Dieser Artikel beschreibt, was Permafrost ist, wie man ihn erforschen kann, was man aus dieser Forschung lernen kann und warum die erhaltene Information wertvoll ist. Zusätzlich enthält er Informationen für viele Unterrichtsfächer und Themen für den Unterricht in Sekundarschulen inklusive Biologie (z. B. Ökologie), Umweltwissenschaften (z. B. Klimawandel), Physik und Chemie (z. B. Wasser und Materialeigenschaften), Geologie (z.

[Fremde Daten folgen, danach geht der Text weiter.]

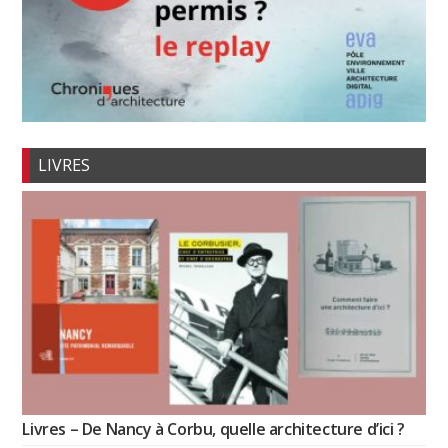
LIVRES
Livres – De Nancy à Corbu, quelle architecture d’ici ?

B. Eigenschaften von Fels) und Meteorologie (z. B. Wind und Temperatur).
Für Schüler der unteren Sekundarstufe (Alter 13 – 15) wäre der Artikel eine gute Informationsquelle für Permafrost, wie er untersucht wird und welche wichtige Information in ihm steckt. Ältere Schüler (Alter 16 – 19) würde der Artikel beim Verständnis dafür helfen, dass alles, was auf dem Planeten geschieht, direkte oder indirekte Auswirkungen hat, die weit über unsere Vorstellungskraft hinausgehen. Beispielsweise wird den Schülern bewusst werden, dass die globale Erwärmung menschliche Landnutzung und Entwicklung negativ beeinflussen kann.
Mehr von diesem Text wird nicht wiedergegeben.